Not sure I've been this bored of my life in a long time.

Need a new mission to work on--one where I can actually make an impact that I can see.

The stuff I find interesting in cryptolaw is reserved for people who buy into secret lobbying orgs, trade associations, etc.
I feel most happy when being creative.

The problem with law is that lawyers are very egotistical; there is no open-source culture.

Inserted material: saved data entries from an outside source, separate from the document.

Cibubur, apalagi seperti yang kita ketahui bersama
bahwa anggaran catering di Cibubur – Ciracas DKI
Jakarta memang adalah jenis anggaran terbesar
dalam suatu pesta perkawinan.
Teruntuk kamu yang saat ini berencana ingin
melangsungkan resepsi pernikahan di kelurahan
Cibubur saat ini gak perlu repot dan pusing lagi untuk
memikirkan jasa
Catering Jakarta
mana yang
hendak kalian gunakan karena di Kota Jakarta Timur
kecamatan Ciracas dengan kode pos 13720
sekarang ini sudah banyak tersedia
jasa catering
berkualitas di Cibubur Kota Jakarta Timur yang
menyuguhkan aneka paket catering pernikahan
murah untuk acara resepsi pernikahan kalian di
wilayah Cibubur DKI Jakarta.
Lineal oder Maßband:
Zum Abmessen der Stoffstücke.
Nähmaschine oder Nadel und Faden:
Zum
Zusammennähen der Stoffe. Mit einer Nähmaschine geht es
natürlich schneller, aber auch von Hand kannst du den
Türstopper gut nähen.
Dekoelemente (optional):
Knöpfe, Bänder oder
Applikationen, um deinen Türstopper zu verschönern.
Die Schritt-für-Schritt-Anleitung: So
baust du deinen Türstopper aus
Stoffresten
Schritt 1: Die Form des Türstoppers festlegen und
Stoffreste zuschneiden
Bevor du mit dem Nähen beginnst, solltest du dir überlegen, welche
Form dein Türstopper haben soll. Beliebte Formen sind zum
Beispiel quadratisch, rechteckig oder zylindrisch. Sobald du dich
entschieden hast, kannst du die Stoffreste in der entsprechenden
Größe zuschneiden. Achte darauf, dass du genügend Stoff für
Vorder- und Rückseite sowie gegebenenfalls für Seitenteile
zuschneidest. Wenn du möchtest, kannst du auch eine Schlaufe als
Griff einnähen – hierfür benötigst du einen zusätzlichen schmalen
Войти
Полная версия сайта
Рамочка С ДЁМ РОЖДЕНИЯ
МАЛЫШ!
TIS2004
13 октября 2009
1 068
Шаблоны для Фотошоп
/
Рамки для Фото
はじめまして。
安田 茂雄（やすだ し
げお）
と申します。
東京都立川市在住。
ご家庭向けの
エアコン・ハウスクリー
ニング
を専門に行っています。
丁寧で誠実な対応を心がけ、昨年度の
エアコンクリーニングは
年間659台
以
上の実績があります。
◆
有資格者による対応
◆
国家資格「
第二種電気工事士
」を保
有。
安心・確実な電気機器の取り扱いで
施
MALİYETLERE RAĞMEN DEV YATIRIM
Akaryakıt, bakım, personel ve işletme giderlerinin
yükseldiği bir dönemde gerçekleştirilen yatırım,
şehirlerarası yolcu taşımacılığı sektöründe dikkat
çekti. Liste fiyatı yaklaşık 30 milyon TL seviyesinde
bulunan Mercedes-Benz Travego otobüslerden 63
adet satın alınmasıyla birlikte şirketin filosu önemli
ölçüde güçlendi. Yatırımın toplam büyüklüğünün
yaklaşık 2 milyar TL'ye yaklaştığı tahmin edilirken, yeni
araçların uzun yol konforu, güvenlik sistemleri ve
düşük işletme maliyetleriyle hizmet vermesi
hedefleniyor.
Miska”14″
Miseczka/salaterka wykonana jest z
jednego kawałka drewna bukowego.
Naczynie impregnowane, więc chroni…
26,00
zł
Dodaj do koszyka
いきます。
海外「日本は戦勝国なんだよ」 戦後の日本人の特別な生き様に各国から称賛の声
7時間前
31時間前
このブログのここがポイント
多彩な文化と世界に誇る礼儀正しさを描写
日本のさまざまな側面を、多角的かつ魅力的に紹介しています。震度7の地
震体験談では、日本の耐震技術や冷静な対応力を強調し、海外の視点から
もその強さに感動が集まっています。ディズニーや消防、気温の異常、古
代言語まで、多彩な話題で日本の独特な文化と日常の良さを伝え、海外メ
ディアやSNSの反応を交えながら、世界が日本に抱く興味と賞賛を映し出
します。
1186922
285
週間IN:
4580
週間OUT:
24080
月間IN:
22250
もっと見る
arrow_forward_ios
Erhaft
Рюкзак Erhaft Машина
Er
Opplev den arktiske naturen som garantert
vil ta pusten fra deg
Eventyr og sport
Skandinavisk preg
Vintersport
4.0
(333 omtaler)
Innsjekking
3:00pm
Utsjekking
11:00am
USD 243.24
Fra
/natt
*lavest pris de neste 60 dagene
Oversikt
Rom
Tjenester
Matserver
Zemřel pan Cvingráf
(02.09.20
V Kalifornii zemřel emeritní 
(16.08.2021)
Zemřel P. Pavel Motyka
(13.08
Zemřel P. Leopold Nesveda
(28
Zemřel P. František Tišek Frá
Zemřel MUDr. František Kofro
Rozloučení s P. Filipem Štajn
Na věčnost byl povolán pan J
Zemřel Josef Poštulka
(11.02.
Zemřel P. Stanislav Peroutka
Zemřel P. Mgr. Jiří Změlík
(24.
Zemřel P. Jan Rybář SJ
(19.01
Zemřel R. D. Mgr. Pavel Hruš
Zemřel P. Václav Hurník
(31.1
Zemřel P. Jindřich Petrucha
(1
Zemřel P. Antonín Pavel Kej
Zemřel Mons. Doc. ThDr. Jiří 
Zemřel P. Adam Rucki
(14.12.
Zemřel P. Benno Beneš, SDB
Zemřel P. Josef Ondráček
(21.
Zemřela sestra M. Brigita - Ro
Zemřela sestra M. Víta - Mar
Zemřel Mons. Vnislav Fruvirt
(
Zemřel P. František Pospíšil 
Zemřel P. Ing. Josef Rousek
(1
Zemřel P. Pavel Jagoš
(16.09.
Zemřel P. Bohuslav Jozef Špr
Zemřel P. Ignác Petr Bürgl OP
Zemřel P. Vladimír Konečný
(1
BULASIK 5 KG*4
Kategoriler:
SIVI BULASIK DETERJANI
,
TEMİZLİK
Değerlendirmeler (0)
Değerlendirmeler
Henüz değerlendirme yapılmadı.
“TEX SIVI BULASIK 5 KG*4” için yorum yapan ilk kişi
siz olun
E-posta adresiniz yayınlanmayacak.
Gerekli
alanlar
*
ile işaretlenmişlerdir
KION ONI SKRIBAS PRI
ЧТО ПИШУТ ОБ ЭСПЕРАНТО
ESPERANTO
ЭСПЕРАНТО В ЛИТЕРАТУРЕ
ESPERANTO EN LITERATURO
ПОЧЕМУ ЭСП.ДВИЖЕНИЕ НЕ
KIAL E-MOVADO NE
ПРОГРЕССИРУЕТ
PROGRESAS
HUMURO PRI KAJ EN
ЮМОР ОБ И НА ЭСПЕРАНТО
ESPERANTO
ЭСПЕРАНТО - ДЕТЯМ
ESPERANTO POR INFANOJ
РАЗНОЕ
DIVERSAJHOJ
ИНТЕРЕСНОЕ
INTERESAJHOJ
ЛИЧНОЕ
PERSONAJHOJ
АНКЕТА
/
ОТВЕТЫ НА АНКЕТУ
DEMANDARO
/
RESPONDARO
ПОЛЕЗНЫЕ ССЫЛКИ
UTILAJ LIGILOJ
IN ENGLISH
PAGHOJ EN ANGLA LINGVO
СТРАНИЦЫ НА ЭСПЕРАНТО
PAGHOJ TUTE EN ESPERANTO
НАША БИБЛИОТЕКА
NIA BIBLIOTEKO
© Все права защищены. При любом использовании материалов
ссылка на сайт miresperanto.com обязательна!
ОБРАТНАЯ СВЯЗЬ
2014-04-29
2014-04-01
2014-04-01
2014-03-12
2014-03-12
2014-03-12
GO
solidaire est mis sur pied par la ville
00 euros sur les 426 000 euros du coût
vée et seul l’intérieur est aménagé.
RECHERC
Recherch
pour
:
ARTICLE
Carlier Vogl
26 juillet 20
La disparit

Devs are happy to use each other's stuff b/c it saves time/energy; lawyers are the opposite.
For the past three years I have been "building" innovative cryptolaw legos, frameworks, etc., that I think are at least extremely fruitful starting points--no one uses them, so it is very frustrating. And every day I see some new crappy crypto legislation that ignores my work.
And it's not only me--I also see useful things from other lawyers that other lawyers disregard and don't use, egotistically preferring their own solutions.

Basically, trying to be a creative and collaborative lawyer sucks.
We have a venture-backed organization called "OpenLaw" that started "The LAO" and guards the legal agreements for it like they are crown jewel trade secrets while asking other lawyers to contribute legal forms to its platform for free. This is what lawyers are like.
Let me shill a few things here (not mine):

1. https://commonform.org/  @CommonForm -- if you are doing an NDA, why don't you start with waypoint? if you need changes, why don't you do a PR suggesting them?
2. https://github.com/Ro5s  @r_ross_campbell has like a million legal contracts and smart contracts on github, hard to keep it up with it all but people should probably start paying attention and trying to build on it
3. https://github.com/CooleyLLP/seriesseed, the series seed docs for one of the top emerging companies law firms in the world has been sitting on github for 8 years, no one other than cooley's innovation practice leader contributes
I'm sure there are many other such things--I'm not the best at building off others' work either. But it's pretty much like amazingly awful how backward and zero-sum-oriented law is, & some people need to start moving the needle or we're fucked.
If you are a lawyer there is one cool thing you can do today:

1. take w/e document you are better at than nearly everybody else

2. strip out the client data

3. post it on github and tweet about why it's good

not that hard
Imagine the millions of dollars in intellectual capital that is just sitting on law firm doc management systems, doing nothing. When a similar client and lawyer have a similar need, they start from scratch instead of leveraging the existing wisdom. Just really stupid/wasteful.